[Source text]
XPointer Framework

1 Introduction

This specification defines the XML Pointer Language (XPointer) Framework, an extensible system for XML addressing that underlies additional XPointer scheme specifications. The framework is intended to be used as a basis for fragment identifiers for any resource whose Internet media type is one of text/xml, application/xml, text/xml-external-parsed-entity, or application/xml-external-parsed-entity. Other XML-based media types are also encouraged to use this framework in defining their own fragment identifier languages.

Many types of XML-processing applications need to address into the internal structures of XML resources using URI references, for example, the XML Linking Language [XLink], XML Inclusions [XInclude], the Resource Description Framework [RDF], and SOAP 1.2 [SOAP12]. This specification does not constrain the types of applications that utilize URI references to XML resources, nor does it constrain or dictate the behavior of those applications once they locate the desired information in those resources.

[Record list]

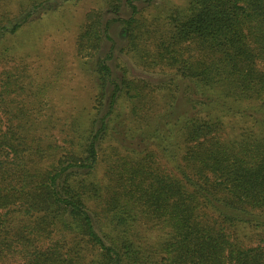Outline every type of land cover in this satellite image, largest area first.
Returning <instances> with one entry per match:
<instances>
[{
    "label": "trees",
    "instance_id": "1",
    "mask_svg": "<svg viewBox=\"0 0 264 264\" xmlns=\"http://www.w3.org/2000/svg\"><path fill=\"white\" fill-rule=\"evenodd\" d=\"M69 1L18 2L0 14V42ZM126 2L127 18L103 21L100 10L78 35L77 55L95 61V104L83 141L50 169L36 159L60 152L48 124L34 107L7 104L26 93L28 67L1 66L0 264H264V0H186L161 23ZM114 22L121 50L157 79L125 68L114 79L111 51L98 55ZM231 121L241 124L235 136ZM108 139L134 155L115 147L100 178ZM145 228L161 234L147 238Z\"/></svg>",
    "mask_w": 264,
    "mask_h": 264
},
{
    "label": "rangeland",
    "instance_id": "2",
    "mask_svg": "<svg viewBox=\"0 0 264 264\" xmlns=\"http://www.w3.org/2000/svg\"><path fill=\"white\" fill-rule=\"evenodd\" d=\"M27 3L29 0H0V14L13 15L17 11L18 2ZM121 0L118 12L105 7V0H72L64 2L54 11L45 14L41 12L33 15V20L25 24L18 33L9 35L0 42V49H7L2 54L1 66L8 69L14 62L21 67L26 65L29 70L21 74L26 85V93H30L29 86L33 87V93L27 99L26 93L17 92L10 95L8 105H25L37 109V117L44 124H48L44 132L60 147L57 155L41 154L36 157L37 164L45 169L52 168L62 150L69 149L73 145L83 141L86 129L93 113L95 94L97 92V79L95 73V61L90 57L80 58L76 53V41L78 35L84 29L85 24L95 12L103 11V21L111 17L127 18L131 8ZM186 0H155L154 5L147 6L145 0H133L139 8H142V17L150 21L153 18L156 23H161L169 14V7L173 4H185ZM51 4V3H50ZM159 4V5H158ZM157 17V18H156ZM120 22L111 23L108 30L109 38L104 37L99 51L100 57H106L111 51L108 64L112 69L114 79L118 80L122 74V68L126 69L129 77L146 78L155 80L158 78L156 71H144L135 63L136 52H124L121 50L126 45V39L120 36ZM149 42V41H147ZM113 45V46H112ZM112 47V49H111ZM146 48L150 46L146 45ZM22 71V70H20ZM19 71V73H20ZM36 79V80H35ZM32 80V81H31ZM111 85L106 87L102 112L106 111L110 99ZM24 97V98H23ZM9 99V97H7ZM121 112L128 111L126 102L120 105ZM44 115V116H41ZM123 120L118 117L117 121ZM116 122V120H115ZM127 123V121H126ZM129 131L132 125H127ZM241 132V124L231 121L226 127V135L235 136ZM116 147V151H114ZM104 152L101 155L99 177L104 170L112 165L119 156L134 154L124 147L116 145L112 140L103 143ZM57 150V151H58ZM114 151V152H112ZM118 156V157H119ZM115 165V164H114ZM147 238H156L161 231L156 229H144Z\"/></svg>",
    "mask_w": 264,
    "mask_h": 264
}]
</instances>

[Requests]
A - Reproduce word for word, from the XPointer Framework text, everything from "This specification defines" down to "fragment identifier languages.".
B - Answer these questions from the XPointer Framework text:
(i) What kind of system does the text say the framework is?
(ii) Which four Internet media types does the text list for fragment identifiers based on the framework?
(iii) Which version of SOAP does the text name?
The records placed after the text are separate material and form no part of it.

[The responses]
A -
This specification defines the XML Pointer Language (XPointer) Framework, an extensible system for XML addressing that underlies additional XPointer scheme specifications. The framework is intended to be used as a basis for fragment identifiers for any resource whose Internet media type is one of text/xml, application/xml, text/xml-external-parsed-entity, or application/xml-external-parsed-entity. Other XML-based media types are also encouraged to use this framework in defining their own fragment identifier languages.

B -
(i) An extensible system for XML addressing that underlies additional XPointer scheme specifications.
(ii) text/xml, application/xml, text/xml-external-parsed-entity, and application/xml-external-parsed-entity.
(iii) SOAP 1.2.